__EXCERPT TO READ__
-- BEGIN --
Will Columbia be ready for another Deadhead invasion when four of the surviving members of the Grateful Dead come to town May 14 to play a sold-out show at Merriweather Post Pavilion?
Longtime Columbia residents are unlikely to forget when the Grateful Dead performed in town for three summers in a row back in the 1980s. Throngs of the band's followers trucked into town clad in headbands and colorful tie-dye shirts and skirts. They then proceeded to camp out in Symphony Woods and bathe in the fountains at the Mall in Columbia.
To use a Deadhead expression, this "freaked out" a lot of locals. After one too many weird Deadhead sightings, disgruntled residents held meetings with local police, reporters wrote news stories, and opposing opinions flew back and forth in the pages of the Columbia Flier.
Talk of all this controversy still goes on in places like the Facebook page "You know you grew up in Columbia Md when…" where it's rumored the Dead were eventually banned from Merriweather.
All of which begs the question — Is the band back because the ban was lifted?
No, because "there was never a ban," says Jean Parker, Merriweather's longtime general manager. "That is not accurate."
Part of the reason the rumor has been kept alive all these years is because when people Google the topic, what comes up is a Los Angeles Times article from June 6, 1990, titled "Pavilion bans Grateful Dead." But that article was factually incorrect, says Times' historian, Ralph Drew, by email. "On Friday, June 8, 1990, the Los Angeles Times printed a correction," he notes.
A Pavilion official first dispelled this rumor in a letter after being queried by Columbia resident John Sybert in 1994. "Merriweather has never banned any acts from performing at its venue and, to my knowledge, neither has the community," wrote customer relations manager Julie M. Kershner.
The reason the band didn't return to Merriweather after 1985 (save for a 1989 solo Garcia appearance) was because they had outgrown the venue.
-- END --
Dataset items
-- BEGIN --
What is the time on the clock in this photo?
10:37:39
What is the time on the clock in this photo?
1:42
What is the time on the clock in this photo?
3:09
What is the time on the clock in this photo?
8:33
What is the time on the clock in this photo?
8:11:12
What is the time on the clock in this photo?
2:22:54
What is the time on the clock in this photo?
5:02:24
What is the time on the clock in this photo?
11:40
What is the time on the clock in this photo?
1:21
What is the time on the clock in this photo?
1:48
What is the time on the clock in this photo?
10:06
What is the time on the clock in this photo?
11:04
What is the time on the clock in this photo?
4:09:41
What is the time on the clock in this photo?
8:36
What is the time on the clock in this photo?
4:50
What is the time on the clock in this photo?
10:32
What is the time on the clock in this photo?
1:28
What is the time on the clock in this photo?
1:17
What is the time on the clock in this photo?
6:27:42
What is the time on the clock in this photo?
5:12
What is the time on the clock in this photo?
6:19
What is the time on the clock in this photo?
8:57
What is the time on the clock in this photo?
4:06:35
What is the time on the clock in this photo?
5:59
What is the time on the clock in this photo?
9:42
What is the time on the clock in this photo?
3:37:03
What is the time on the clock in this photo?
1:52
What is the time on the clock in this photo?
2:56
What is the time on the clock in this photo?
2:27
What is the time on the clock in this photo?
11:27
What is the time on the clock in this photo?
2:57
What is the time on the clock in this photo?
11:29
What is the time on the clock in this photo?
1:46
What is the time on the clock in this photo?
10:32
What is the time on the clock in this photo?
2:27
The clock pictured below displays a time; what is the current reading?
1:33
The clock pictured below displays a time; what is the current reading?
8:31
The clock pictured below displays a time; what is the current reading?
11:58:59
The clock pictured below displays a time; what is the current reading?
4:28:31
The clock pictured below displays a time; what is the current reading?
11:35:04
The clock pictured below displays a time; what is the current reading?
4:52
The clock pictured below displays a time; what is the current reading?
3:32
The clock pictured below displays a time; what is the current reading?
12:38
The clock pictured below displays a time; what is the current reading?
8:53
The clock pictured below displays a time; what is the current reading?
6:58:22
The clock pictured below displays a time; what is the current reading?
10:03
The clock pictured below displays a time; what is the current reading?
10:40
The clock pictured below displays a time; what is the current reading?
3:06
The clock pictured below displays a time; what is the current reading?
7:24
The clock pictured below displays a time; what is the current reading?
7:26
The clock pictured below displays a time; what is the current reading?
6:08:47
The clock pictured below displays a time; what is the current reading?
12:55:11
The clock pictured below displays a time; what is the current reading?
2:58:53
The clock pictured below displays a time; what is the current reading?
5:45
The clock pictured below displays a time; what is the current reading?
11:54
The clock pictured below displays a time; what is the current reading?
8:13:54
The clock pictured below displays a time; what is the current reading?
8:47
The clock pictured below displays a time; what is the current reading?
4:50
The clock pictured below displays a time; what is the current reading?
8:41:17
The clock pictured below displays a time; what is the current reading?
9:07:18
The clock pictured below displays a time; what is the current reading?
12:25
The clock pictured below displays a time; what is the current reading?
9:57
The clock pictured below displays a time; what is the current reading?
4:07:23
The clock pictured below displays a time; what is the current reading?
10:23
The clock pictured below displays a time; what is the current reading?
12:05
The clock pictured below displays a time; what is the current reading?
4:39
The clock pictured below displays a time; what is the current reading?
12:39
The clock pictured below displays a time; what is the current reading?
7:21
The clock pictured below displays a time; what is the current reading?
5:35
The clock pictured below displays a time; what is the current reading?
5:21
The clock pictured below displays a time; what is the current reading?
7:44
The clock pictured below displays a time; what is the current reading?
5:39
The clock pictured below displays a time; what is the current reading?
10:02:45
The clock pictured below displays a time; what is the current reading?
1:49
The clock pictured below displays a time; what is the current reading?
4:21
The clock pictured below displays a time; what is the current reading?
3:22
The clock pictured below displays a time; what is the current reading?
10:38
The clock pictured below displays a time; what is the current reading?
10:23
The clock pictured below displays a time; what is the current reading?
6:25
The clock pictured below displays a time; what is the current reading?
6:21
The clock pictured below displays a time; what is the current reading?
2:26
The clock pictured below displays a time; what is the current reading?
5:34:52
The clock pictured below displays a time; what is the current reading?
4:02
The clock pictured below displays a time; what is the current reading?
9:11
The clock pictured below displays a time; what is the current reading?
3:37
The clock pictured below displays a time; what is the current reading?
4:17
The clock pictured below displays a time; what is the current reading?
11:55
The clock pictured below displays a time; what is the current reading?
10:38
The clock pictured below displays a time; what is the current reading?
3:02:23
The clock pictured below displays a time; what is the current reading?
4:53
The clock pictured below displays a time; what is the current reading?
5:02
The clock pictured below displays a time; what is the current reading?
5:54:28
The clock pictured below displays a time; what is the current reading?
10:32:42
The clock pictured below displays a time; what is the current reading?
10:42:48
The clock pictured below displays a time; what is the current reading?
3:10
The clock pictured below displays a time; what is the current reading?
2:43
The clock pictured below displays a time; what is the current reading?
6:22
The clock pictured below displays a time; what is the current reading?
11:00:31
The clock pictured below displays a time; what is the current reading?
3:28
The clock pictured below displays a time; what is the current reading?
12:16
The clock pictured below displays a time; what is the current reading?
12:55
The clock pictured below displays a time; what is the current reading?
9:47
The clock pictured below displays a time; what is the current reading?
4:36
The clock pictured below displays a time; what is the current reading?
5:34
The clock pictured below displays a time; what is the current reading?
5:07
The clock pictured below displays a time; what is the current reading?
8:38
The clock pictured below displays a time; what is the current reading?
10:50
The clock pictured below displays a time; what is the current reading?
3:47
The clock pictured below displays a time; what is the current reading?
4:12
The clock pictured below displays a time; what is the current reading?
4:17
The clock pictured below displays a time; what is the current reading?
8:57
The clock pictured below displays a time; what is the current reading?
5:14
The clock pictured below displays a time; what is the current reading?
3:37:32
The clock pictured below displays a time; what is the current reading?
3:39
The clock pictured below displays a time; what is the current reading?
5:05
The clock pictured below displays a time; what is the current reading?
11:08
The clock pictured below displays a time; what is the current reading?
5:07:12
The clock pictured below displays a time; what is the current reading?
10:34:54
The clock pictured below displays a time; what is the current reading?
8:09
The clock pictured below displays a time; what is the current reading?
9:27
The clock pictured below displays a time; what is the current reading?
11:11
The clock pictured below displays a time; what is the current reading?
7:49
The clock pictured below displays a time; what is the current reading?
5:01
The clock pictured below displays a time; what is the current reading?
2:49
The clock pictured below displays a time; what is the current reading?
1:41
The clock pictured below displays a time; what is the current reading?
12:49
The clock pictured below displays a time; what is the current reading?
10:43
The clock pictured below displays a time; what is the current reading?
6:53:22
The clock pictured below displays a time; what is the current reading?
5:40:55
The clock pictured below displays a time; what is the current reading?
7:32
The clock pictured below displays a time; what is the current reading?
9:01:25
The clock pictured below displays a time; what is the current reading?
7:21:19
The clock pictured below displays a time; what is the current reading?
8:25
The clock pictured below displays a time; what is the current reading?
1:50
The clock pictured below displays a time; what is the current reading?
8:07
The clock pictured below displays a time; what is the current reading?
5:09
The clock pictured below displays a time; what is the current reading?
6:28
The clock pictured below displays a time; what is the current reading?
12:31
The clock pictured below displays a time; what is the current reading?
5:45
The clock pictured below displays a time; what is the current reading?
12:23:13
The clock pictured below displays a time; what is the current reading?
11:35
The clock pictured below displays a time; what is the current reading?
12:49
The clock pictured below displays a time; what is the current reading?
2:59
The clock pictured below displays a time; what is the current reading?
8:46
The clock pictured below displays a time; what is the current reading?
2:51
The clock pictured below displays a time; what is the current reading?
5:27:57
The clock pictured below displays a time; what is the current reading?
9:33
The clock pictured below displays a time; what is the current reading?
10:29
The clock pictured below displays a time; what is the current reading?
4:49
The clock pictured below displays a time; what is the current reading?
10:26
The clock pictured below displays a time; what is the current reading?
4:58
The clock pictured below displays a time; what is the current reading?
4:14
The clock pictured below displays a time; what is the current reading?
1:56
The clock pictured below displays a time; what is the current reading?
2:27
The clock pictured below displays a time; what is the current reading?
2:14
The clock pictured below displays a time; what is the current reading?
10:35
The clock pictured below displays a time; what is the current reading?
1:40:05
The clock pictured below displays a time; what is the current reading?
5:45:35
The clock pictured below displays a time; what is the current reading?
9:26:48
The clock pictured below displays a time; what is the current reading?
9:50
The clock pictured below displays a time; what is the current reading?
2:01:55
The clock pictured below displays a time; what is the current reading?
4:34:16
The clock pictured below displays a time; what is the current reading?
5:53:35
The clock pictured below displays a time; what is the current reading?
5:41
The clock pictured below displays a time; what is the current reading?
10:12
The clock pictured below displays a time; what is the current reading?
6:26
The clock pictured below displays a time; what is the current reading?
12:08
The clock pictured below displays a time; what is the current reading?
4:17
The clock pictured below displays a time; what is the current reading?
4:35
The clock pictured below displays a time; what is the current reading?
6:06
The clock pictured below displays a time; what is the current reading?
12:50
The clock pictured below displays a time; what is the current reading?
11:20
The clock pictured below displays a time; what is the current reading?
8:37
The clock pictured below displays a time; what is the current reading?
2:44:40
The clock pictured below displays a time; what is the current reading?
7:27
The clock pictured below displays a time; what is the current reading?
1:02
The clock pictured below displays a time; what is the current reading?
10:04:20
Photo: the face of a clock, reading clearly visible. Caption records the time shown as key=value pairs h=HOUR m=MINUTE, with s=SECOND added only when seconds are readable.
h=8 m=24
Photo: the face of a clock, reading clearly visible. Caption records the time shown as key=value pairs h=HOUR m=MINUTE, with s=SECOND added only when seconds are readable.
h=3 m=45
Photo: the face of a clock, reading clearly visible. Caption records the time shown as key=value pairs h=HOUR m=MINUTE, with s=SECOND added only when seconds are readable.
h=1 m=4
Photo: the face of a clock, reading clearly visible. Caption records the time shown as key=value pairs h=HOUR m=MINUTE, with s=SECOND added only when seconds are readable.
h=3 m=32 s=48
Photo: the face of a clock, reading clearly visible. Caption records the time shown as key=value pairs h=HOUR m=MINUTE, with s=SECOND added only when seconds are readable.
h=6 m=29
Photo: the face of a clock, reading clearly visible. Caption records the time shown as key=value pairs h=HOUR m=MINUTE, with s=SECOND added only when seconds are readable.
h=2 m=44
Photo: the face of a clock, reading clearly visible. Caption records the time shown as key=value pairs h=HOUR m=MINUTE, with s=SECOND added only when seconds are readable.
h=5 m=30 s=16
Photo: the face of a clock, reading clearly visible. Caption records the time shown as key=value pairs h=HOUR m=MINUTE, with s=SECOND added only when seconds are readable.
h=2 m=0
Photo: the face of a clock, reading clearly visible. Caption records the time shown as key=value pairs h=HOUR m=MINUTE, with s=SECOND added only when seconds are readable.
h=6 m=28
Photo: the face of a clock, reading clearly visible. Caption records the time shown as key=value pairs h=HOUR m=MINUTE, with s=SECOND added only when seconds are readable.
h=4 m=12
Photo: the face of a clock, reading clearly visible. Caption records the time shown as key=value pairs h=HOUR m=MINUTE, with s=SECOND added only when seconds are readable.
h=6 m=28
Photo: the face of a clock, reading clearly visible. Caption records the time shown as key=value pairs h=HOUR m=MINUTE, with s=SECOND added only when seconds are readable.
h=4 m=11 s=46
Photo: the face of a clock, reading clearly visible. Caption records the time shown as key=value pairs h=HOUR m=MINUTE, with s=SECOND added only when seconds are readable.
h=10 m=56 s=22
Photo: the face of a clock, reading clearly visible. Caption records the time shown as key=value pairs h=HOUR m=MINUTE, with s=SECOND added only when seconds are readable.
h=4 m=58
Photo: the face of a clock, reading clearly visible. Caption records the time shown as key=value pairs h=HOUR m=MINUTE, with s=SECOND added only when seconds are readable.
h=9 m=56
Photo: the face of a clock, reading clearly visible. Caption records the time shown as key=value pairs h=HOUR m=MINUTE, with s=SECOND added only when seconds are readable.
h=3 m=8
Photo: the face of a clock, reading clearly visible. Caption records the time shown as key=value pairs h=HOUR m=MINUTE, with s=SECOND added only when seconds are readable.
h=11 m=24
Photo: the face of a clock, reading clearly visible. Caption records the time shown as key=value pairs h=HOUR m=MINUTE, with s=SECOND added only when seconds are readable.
-- END --
__TASK DESCRIPTION__
Copy the stretch of the Grateful Dead article from "Talk of all" through "banned from Merriweather.", swapping "rumored" for "claimed". The clock face material is separate from the Grateful Dead article.

__OUTPUT__
Talk of all this controversy still goes on in places like the Facebook page "You know you grew up in Columbia Md when…" where it's claimed the Dead were eventually banned from Merriweather.